Washington, D.C. — Consumer confidence slumped last week to the lowest level in a month as Americans prepared to lose a portion of their pay to taxes.
The Bloomberg Consumer Comfort Index fell to minus 34.4 in the seven days ended Jan. 6 from minus 31.8 the prior period, the biggest one-week drop since August. All three components of the measure declined.
Paychecks will shrink after Congress agreed last week to let the payroll tax that funds Social Security benefits revert to 6.2 percent from 4.2 percent. With spending power diminished, Americans will have to rely on increases in salaries to counter some of the lost income just as the economy is struggling to strengthen.
"Policy tensions surrounding the budget standoff in Washington and the reset of the payroll tax were the likely catalysts for a decline in consumer comfort," said Joseph Brusuelas, senior economist at Bloomberg LP in New York. "Most households were probably blissfully unaware that their after-tax income would fall as a result of the partial solution to the fiscal cliff."
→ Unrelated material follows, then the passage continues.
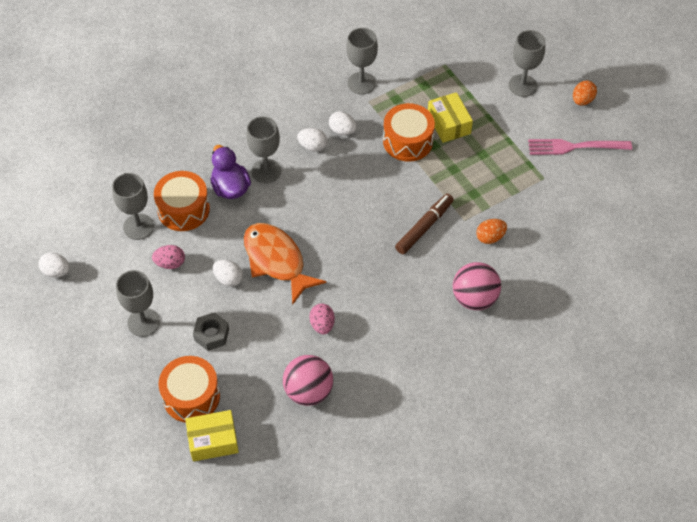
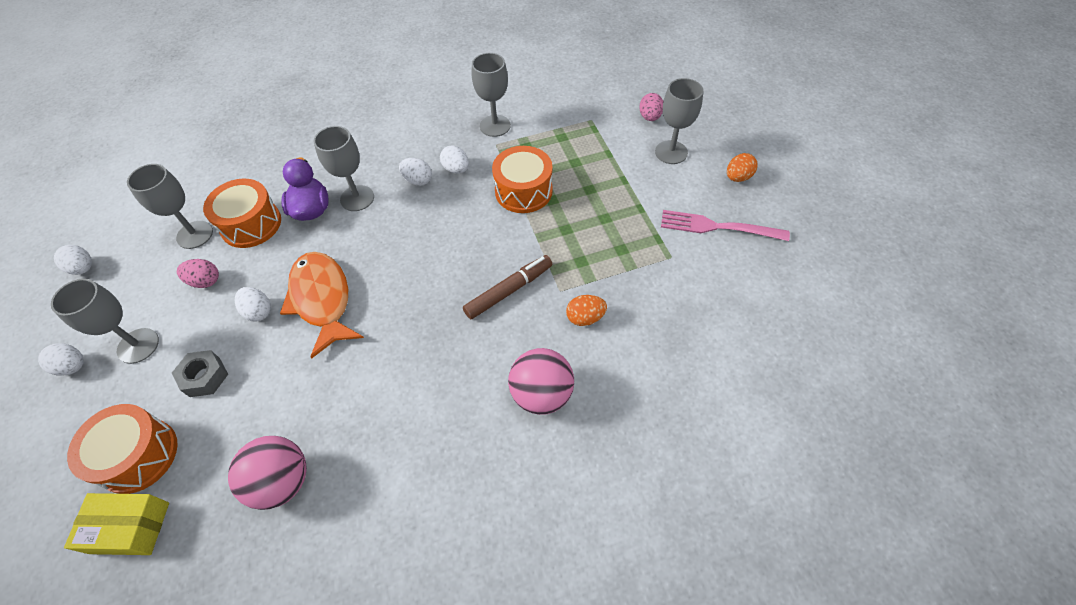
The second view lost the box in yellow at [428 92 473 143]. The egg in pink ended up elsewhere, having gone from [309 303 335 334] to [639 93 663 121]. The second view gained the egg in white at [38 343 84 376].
More Americans than forecast filed applications for unemployment benefits last week, a sign improvement in the labor market remains uneven, another report Thursday showed.
Jobless claims increased by 4,000 to 371,000 in the week ended Jan. 5, according to data form the Labor Department. The median forecast of 48 economists surveyed by Bloomberg called for a drop to 365,000.
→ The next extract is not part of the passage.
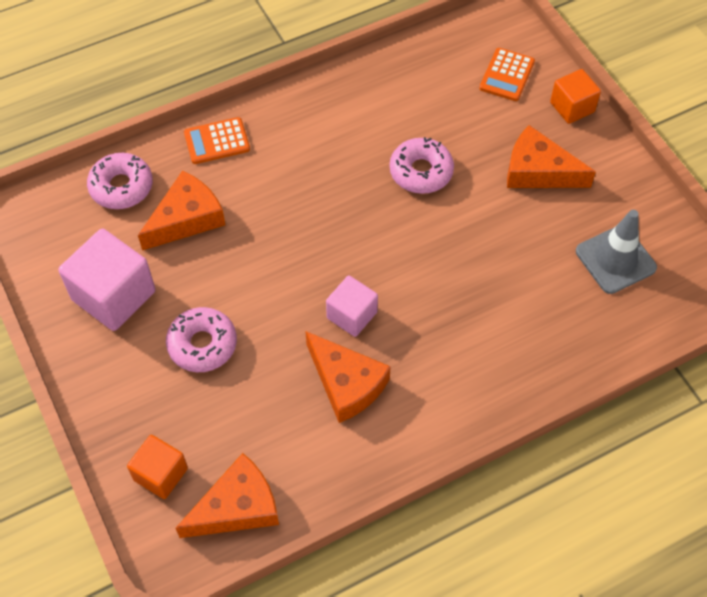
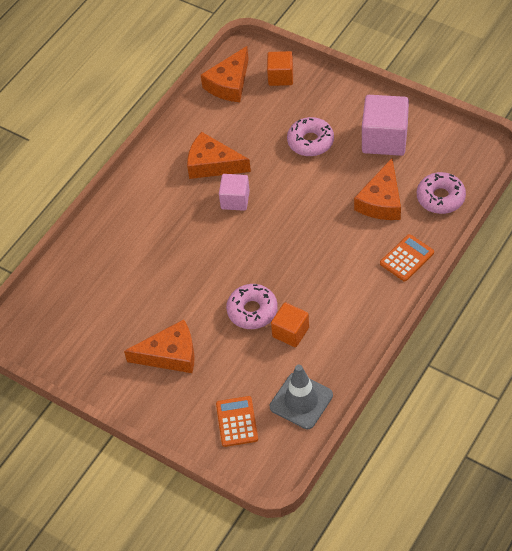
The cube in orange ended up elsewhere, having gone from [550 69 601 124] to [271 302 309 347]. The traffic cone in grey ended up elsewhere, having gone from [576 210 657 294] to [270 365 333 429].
The decline in comfort last week was broad-based. The personal finances gauge fell to minus 2.6 from 0.8 the prior week, the first positive reading since July. The barometer measuring Americans' views on the state of the economy decreased to minus 58.7 from minus 57.1. The buying climate index dropped to minus 41.9, falling for a third consecutive week to reach the weakest level in more than three months.
The overall comfort index was still better than the 2012 average of minus 38.1. Last week's decrease was within the margin of error of 3 percentage points.